◆ **Zadanie do wykonania**: Przepisz słowo w słowo wiersze materiału, zaczynając od wiersza z „[25, 160, 37, 173]” i idąc aż do wiersza z „The floating fish is red, white, and black.”, łącznie z oboma.
════════════════════
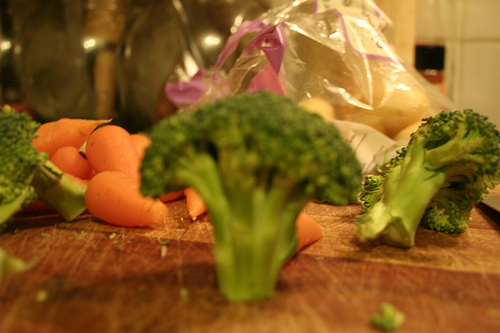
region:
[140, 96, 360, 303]
a single piece of brocole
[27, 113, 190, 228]
a couple piece of carrots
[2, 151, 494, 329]
a brown cutting board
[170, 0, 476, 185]
a plastic see through bag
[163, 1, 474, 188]
a bag with potatoes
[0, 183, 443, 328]
knife marks on a wooden cutting board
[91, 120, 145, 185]
an orange baby carrot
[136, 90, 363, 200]
the top of a piece of brocole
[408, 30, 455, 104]
a bottle of sauce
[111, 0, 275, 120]
a silver mixing bowl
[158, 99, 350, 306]
a piece of broccoli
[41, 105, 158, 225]
many carrots are kept in the table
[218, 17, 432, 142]
some packed vegetable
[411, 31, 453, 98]
entrance of the room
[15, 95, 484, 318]
orange and green coloured vegetables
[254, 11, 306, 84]
cover used to pack the vegetables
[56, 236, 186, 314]
a brown colour table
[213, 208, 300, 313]
stem of the broccoli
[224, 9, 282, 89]
pink colour cover edges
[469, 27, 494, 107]
white color tiles of the wall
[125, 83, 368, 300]
The broccoli is standing upright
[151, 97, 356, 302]
The broccoli is green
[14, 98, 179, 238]
The carrots are orange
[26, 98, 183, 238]
A pile of carrots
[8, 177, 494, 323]
The board is brown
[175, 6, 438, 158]
A purple and clear bag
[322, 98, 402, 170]
White label on the bag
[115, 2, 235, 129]
The bowl is silver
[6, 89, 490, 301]
Vegetables on a cutting board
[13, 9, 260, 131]
Bowls next to the cutting board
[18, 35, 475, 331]
vegetables on a cutting broad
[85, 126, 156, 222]
orange carrots on a broad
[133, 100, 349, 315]
broccili on a cutting broad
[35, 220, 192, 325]
a wooden cutting broad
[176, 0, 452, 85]
a plastic bag on a broad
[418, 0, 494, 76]
ref on back wall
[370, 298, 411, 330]
little pieces of vegetable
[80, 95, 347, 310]
carrot and broccilli ona broad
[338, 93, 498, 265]
broccilli lying on its side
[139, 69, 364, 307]
broccilli standing up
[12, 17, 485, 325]
vegetables on wooden cutting board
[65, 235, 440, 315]
knife marks made on board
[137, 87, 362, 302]
piece of broccoli standing upright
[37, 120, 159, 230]
round and stubby carrots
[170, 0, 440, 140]
purple and clear plastic bag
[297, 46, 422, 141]
round white produce in bag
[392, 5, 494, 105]
refrigerator doors with dark panel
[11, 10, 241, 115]
metal bowls behind vegetables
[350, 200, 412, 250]
angled cut in stem turning brown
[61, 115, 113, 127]
pointy end of a carrot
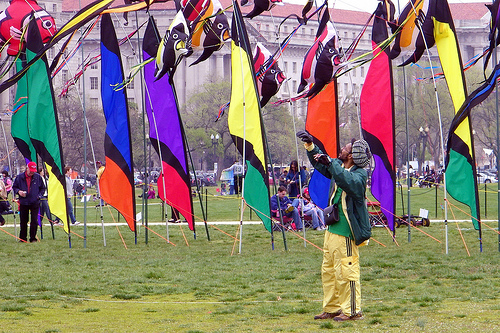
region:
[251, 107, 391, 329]
A man is visible.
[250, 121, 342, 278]
A man is visible.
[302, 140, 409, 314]
A man is visible.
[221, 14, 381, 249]
A man is visible.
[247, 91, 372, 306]
A man is visible.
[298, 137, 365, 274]
A man is visible.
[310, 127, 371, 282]
A man is visible.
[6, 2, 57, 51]
Fish kite in the air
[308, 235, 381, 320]
Yellow wind pants on man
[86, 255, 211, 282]
Green grassy field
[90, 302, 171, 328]
Green bare patch of ground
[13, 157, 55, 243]
Man with a red ball cap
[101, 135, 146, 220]
blue red and black flag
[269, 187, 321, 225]
man and woman sitting down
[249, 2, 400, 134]
building in the background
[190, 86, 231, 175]
green trees in the park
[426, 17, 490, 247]
yellow green and black flag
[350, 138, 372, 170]
grey crocheted dreads hat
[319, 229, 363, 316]
yellow flight pants with black stripes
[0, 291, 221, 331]
area of dead yellow grass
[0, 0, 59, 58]
red clownfish wind flyer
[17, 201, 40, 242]
black old man jeans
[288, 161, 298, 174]
woman's head with dark hair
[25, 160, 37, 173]
man with a red baseball cap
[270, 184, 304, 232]
white man in blue coat sitting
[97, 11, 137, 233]
blue, orange, and black flag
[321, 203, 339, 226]
black satchel hanging around a man's neck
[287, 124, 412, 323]
The man has a round striped headdress.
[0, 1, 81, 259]
The flag is green and yellow.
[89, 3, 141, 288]
The flag is blue and red.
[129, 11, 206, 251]
The flag is red, purple, and black.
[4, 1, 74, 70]
The floating fish is red, white, and black.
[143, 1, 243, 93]
2 decorative fish are overhead.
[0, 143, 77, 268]
The spectator is wearing a red cap.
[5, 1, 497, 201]
A large public building is in the background of this event.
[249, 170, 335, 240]
2 people sit on a bench together.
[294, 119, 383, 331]
The man wears yellow pants and a green shirt.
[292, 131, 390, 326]
this is a man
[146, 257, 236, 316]
this is a grass area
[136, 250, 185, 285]
the grass is green in color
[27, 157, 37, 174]
this is a cap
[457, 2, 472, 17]
this is the roof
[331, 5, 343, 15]
the roof is red in color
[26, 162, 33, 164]
the cap is red in color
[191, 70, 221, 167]
this is a tree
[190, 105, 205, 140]
the tree has green leaves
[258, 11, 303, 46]
this is a building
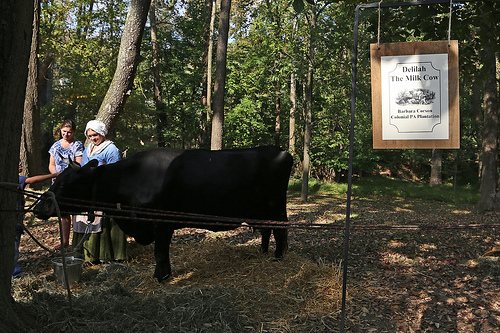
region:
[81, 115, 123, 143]
Person wearing white hat.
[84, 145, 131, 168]
Person wearing blue shirt.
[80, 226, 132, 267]
Person wearing green skirt.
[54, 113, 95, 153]
Person has brown hair.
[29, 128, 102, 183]
Person wearing blue and white shirt.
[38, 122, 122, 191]
People standing next to large cow.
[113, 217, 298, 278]
Cow standing in hay area.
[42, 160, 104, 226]
Cow has black head.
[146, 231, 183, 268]
Cow has black legs.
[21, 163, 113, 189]
Person touching black cow.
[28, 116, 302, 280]
two people looking at a cow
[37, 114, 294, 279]
two women looking at a cow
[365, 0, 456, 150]
a wooden sign hanging from a metal bar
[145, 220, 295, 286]
the four legs of a cow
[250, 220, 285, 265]
the rear legs of a cow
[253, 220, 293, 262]
the back legs of a cow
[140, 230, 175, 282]
the front legs of a cow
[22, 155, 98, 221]
the head of a cow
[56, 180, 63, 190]
the eye of a cow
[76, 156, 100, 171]
the ear of a cow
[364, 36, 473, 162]
A wooden sign on a pole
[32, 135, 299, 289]
a black cow in woods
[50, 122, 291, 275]
a couple of woman standing by a cow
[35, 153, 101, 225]
a cows black head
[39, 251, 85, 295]
a metal pail on the ground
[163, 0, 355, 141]
leafy green trees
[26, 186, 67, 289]
a rope on the cow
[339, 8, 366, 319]
a metal pipe pole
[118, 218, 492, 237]
a tieing rope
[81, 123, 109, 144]
a bonnet on a head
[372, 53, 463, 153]
a sign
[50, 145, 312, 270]
a cow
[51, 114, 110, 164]
two women standing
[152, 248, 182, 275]
front legs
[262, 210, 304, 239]
the ropes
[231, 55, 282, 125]
the leaves on the tree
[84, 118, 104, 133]
a hat on the women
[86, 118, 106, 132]
a white hat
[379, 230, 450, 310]
the dirt is brown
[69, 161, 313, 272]
the cow is black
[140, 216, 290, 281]
the legs of a cow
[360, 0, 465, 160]
a wooden sign hanging from a metal pole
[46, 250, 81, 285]
a shiny metal bucket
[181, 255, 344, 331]
a pile of hay on the ground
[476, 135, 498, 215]
the trunk of a tree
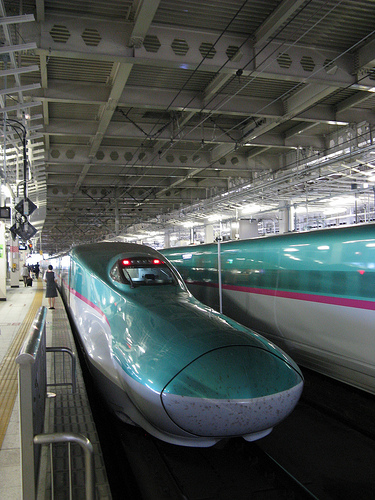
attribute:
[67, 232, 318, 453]
train — white, green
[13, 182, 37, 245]
train signs — back side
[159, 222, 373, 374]
train — green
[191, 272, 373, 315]
stripe — red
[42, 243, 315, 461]
train — green, white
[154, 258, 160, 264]
light — red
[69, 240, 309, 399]
train top — aqua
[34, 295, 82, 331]
shoes — black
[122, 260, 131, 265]
light — red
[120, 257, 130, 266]
light — red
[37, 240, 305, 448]
train — large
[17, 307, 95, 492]
safety railing — metal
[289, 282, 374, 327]
stripe — purple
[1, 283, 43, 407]
bumps — yellow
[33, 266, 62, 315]
woman dress — black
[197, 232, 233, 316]
stripe — yellow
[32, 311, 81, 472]
railing — silver 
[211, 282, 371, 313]
stripe — purple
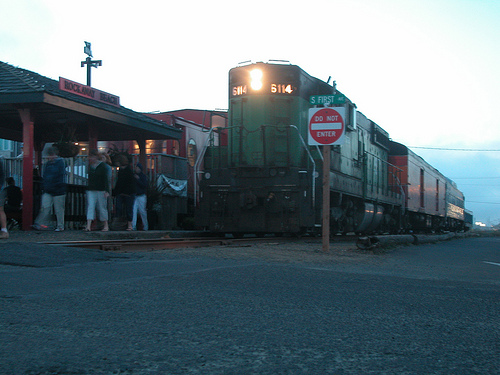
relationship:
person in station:
[132, 162, 147, 228] [0, 61, 182, 237]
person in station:
[86, 153, 112, 231] [0, 61, 182, 237]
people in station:
[29, 145, 69, 232] [0, 61, 182, 237]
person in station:
[4, 174, 26, 234] [0, 61, 182, 237]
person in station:
[110, 153, 136, 234] [0, 61, 182, 237]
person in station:
[1, 162, 10, 242] [0, 61, 182, 237]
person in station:
[15, 141, 27, 166] [0, 61, 182, 237]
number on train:
[230, 81, 249, 98] [197, 57, 476, 245]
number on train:
[268, 81, 294, 96] [197, 57, 476, 245]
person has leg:
[132, 162, 147, 228] [137, 193, 151, 231]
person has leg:
[132, 162, 147, 228] [129, 195, 141, 231]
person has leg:
[110, 153, 136, 234] [125, 192, 135, 230]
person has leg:
[110, 153, 136, 234] [113, 193, 123, 231]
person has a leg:
[86, 153, 112, 231] [84, 191, 95, 232]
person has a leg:
[86, 153, 112, 231] [95, 190, 115, 235]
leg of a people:
[52, 193, 68, 234] [29, 145, 69, 232]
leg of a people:
[34, 191, 51, 232] [29, 145, 69, 232]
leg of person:
[0, 191, 10, 240] [1, 162, 10, 242]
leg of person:
[10, 205, 24, 228] [4, 174, 26, 234]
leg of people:
[52, 193, 68, 234] [29, 145, 69, 232]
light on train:
[243, 65, 269, 96] [197, 57, 476, 245]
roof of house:
[0, 61, 184, 142] [1, 59, 189, 241]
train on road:
[197, 57, 476, 245] [1, 225, 499, 375]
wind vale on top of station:
[78, 40, 104, 93] [0, 61, 182, 237]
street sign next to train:
[306, 92, 345, 257] [197, 57, 476, 245]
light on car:
[243, 65, 269, 96] [188, 57, 407, 255]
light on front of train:
[243, 65, 269, 96] [197, 57, 476, 245]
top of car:
[221, 52, 392, 148] [188, 57, 407, 255]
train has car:
[197, 57, 476, 245] [188, 57, 407, 255]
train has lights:
[197, 57, 476, 245] [245, 63, 269, 94]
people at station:
[3, 139, 156, 236] [0, 61, 182, 237]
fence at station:
[3, 153, 194, 230] [0, 61, 182, 237]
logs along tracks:
[349, 227, 499, 252] [37, 232, 355, 253]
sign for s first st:
[305, 92, 346, 106] [310, 95, 345, 105]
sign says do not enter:
[306, 104, 348, 146] [313, 112, 339, 141]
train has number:
[197, 57, 476, 245] [230, 81, 249, 98]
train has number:
[197, 57, 476, 245] [268, 81, 294, 96]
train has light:
[197, 57, 476, 245] [243, 65, 269, 96]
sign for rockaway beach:
[57, 73, 123, 111] [61, 80, 121, 106]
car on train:
[387, 138, 450, 236] [197, 57, 476, 245]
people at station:
[29, 145, 69, 232] [0, 61, 182, 237]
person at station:
[86, 153, 112, 231] [0, 61, 182, 237]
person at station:
[132, 162, 147, 228] [0, 61, 182, 237]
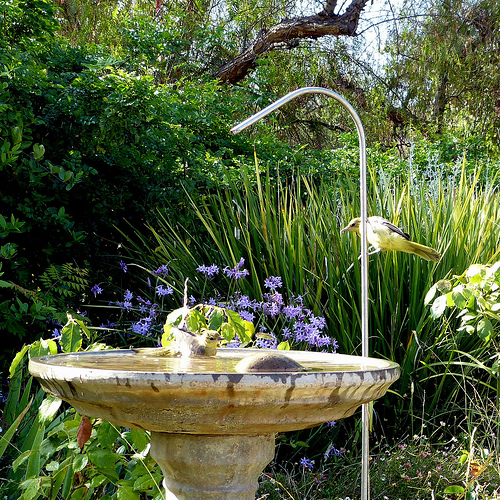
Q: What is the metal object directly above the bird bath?
A: A spigot.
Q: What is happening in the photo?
════════════════════
◆ **Odpowiedź pisemna**:
[25, 160, 37, 173]
man with a red baseball cap
[270, 184, 304, 232]
white man in blue coat sitting
[97, 11, 137, 233]
blue, orange, and black flag
[321, 203, 339, 226]
black satchel hanging around a man's neck
[287, 124, 412, 323]
The man has a round striped headdress.
[0, 1, 81, 259]
The flag is green and yellow.
[89, 3, 141, 288]
The flag is blue and red.
[129, 11, 206, 251]
The flag is red, purple, and black.
[4, 1, 74, 70]
The floating fish is red, white, and black.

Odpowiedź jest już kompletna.